● **Material provided**
..............................

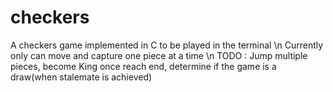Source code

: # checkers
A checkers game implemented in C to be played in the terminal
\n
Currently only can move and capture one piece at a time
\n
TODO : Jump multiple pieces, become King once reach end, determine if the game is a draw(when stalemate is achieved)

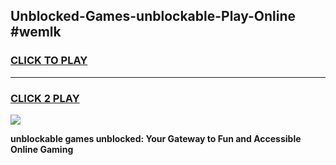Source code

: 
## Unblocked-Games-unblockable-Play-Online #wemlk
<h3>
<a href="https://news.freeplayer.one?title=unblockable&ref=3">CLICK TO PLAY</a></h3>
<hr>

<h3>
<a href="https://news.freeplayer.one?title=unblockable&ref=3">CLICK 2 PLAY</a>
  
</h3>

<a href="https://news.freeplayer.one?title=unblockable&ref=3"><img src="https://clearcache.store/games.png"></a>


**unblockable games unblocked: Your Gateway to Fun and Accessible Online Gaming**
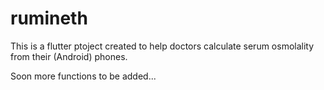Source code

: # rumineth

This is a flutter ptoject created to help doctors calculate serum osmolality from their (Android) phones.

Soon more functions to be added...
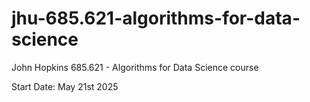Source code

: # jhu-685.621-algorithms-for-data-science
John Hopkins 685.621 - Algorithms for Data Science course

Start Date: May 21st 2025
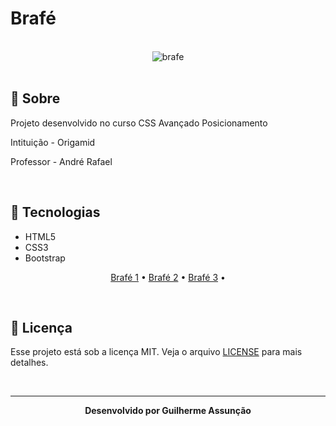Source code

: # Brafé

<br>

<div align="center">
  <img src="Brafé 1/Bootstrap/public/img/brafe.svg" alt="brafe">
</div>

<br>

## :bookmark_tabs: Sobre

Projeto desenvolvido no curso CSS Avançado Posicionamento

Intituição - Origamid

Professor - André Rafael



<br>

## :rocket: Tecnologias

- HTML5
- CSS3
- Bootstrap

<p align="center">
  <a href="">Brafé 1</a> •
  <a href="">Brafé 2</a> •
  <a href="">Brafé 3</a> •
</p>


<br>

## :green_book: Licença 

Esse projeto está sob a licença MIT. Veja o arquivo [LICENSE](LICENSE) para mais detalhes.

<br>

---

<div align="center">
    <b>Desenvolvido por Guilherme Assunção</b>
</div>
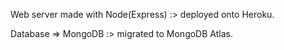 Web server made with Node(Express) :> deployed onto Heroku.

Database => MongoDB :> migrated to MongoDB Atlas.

..............................

● **Problem**
Count the lines in the rows above that contain the string "https", and report only that number.

● **Problem solution**
3